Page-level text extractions

____________

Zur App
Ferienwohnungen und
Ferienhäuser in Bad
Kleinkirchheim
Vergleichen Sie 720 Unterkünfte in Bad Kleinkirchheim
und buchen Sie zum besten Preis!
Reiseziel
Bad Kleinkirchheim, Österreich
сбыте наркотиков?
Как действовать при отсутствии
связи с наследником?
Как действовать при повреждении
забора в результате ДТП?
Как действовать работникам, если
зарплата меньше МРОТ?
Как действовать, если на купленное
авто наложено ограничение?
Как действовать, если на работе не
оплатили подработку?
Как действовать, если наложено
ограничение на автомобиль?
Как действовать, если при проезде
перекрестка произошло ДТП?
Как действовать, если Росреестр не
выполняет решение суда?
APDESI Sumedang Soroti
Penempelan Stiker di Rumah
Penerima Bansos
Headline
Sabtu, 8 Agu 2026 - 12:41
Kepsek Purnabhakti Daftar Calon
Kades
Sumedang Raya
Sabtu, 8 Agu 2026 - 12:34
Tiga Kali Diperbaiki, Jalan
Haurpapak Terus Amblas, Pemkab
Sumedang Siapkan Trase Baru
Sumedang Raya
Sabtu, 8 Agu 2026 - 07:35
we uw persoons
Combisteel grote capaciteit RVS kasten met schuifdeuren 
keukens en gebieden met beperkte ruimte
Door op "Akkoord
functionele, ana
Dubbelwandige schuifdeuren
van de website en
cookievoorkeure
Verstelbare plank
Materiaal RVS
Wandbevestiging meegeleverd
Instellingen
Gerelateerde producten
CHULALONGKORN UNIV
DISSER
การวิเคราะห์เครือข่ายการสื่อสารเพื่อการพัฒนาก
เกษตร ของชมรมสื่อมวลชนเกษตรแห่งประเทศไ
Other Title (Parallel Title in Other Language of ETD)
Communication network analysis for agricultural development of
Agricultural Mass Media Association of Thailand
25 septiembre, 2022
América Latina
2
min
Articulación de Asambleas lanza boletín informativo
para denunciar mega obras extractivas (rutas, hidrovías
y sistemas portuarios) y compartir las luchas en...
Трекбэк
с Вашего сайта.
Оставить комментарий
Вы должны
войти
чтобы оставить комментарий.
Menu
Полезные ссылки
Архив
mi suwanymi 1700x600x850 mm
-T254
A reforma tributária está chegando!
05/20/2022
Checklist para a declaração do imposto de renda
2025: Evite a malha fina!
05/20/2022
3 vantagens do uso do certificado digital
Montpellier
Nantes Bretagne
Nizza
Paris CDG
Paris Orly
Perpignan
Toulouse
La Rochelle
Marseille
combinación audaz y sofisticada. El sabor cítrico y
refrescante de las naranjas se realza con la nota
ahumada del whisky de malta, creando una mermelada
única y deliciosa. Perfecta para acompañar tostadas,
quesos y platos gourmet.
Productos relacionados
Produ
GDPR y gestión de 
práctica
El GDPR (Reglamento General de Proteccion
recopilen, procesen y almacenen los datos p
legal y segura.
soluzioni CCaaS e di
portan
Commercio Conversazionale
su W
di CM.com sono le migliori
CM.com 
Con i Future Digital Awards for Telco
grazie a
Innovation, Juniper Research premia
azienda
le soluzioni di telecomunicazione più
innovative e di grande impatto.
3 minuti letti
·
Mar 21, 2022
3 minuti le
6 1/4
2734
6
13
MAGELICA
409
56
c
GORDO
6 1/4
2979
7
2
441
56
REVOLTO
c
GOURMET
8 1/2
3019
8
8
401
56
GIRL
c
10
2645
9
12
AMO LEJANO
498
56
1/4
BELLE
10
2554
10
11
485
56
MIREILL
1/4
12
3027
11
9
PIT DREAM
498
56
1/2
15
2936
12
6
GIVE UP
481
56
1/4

____________

Exercise description: Convert the lines from every record above into a JSON list of strings, with one string per line and blank lines omitted.

Exercise solution:
[
  "Zur App",
  "Ferienwohnungen und",
  "Ferienhäuser in Bad",
  "Kleinkirchheim",
  "Vergleichen Sie 720 Unterkünfte in Bad Kleinkirchheim",
  "und buchen Sie zum besten Preis!",
  "Reiseziel",
  "Bad Kleinkirchheim, Österreich",
  "сбыте наркотиков?",
  "Как действовать при отсутствии",
  "связи с наследником?",
  "Как действовать при повреждении",
  "забора в результате ДТП?",
  "Как действовать работникам, если",
  "зарплата меньше МРОТ?",
  "Как действовать, если на купленное",
  "авто наложено ограничение?",
  "Как действовать, если на работе не",
  "оплатили подработку?",
  "Как действовать, если наложено",
  "ограничение на автомобиль?",
  "Как действовать, если при проезде",
  "перекрестка произошло ДТП?",
  "Как действовать, если Росреестр не",
  "выполняет решение суда?",
  "APDESI Sumedang Soroti",
  "Penempelan Stiker di Rumah",
  "Penerima Bansos",
  "Headline",
  "Sabtu, 8 Agu 2026 - 12:41",
  "Kepsek Purnabhakti Daftar Calon",
  "Kades",
  "Sumedang Raya",
  "Sabtu, 8 Agu 2026 - 12:34",
  "Tiga Kali Diperbaiki, Jalan",
  "Haurpapak Terus Amblas, Pemkab",
  "Sumedang Siapkan Trase Baru",
  "Sumedang Raya",
  "Sabtu, 8 Agu 2026 - 07:35",
  "we uw persoons",
  "Combisteel grote capaciteit RVS kasten met schuifdeuren ",
  "keukens en gebieden met beperkte ruimte",
  "Door op \"Akkoord",
  "functionele, ana",
  "Dubbelwandige schuifdeuren",
  "van de website en",
  "cookievoorkeure",
  "Verstelbare plank",
  "Materiaal RVS",
  "Wandbevestiging meegeleverd",
  "Instellingen",
  "Gerelateerde producten",
  "CHULALONGKORN UNIV",
  "DISSER",
  "การวิเคราะห์เครือข่ายการสื่อสารเพื่อการพัฒนาก",
  "เกษตร ของชมรมสื่อมวลชนเกษตรแห่งประเทศไ",
  "Other Title (Parallel Title in Other Language of ETD)",
  "Communication network analysis for agricultural development of",
  "Agricultural Mass Media Association of Thailand",
  "25 septiembre, 2022",
  "América Latina",
  "2",
  "min",
  "Articulación de Asambleas lanza boletín informativo",
  "para denunciar mega obras extractivas (rutas, hidrovías",
  "y sistemas portuarios) y compartir las luchas en...",
  "Трекбэк",
  "с Вашего сайта.",
  "Оставить комментарий",
  "Вы должны",
  "войти",
  "чтобы оставить комментарий.",
  "Menu",
  "Полезные ссылки",
  "Архив",
  "mi suwanymi 1700x600x850 mm",
  "-T254",
  "A reforma tributária está chegando!",
  "05/20/2022",
  "Checklist para a declaração do imposto de renda",
  "2025: Evite a malha fina!",
  "05/20/2022",
  "3 vantagens do uso do certificado digital",
  "Montpellier",
  "Nantes Bretagne",
  "Nizza",
  "Paris CDG",
  "Paris Orly",
  "Perpignan",
  "Toulouse",
  "La Rochelle",
  "Marseille",
  "combinación audaz y sofisticada. El sabor cítrico y",
  "refrescante de las naranjas se realza con la nota",
  "ahumada del whisky de malta, creando una mermelada",
  "única y deliciosa. Perfecta para acompañar tostadas,",
  "quesos y platos gourmet.",
  "Productos relacionados",
  "Produ",
  "GDPR y gestión de ",
  "práctica",
  "El GDPR (Reglamento General de Proteccion",
  "recopilen, procesen y almacenen los datos p",
  "legal y segura.",
  "soluzioni CCaaS e di",
  "portan",
  "Commercio Conversazionale",
  "su W",
  "di CM.com sono le migliori",
  "CM.com ",
  "Con i Future Digital Awards for Telco",
  "grazie a",
  "Innovation, Juniper Research premia",
  "azienda",
  "le soluzioni di telecomunicazione più",
  "innovative e di grande impatto.",
  "3 minuti letti",
  "·",
  "Mar 21, 2022",
  "3 minuti le",
  "6 1/4",
  "2734",
  "6",
  "13",
  "MAGELICA",
  "409",
  "56",
  "c",
  "GORDO",
  "6 1/4",
  "2979",
  "7",
  "2",
  "441",
  "56",
  "REVOLTO",
  "c",
  "GOURMET",
  "8 1/2",
  "3019",
  "8",
  "8",
  "401",
  "56",
  "GIRL",
  "c",
  "10",
  "2645",
  "9",
  "12",
  "AMO LEJANO",
  "498",
  "56",
  "1/4",
  "BELLE",
  "10",
  "2554",
  "10",
  "11",
  "485",
  "56",
  "MIREILL",
  "1/4",
  "12",
  "3027",
  "11",
  "9",
  "PIT DREAM",
  "498",
  "56",
  "1/2",
  "15",
  "2936",
  "12",
  "6",
  "GIVE UP",
  "481",
  "56",
  "1/4"
]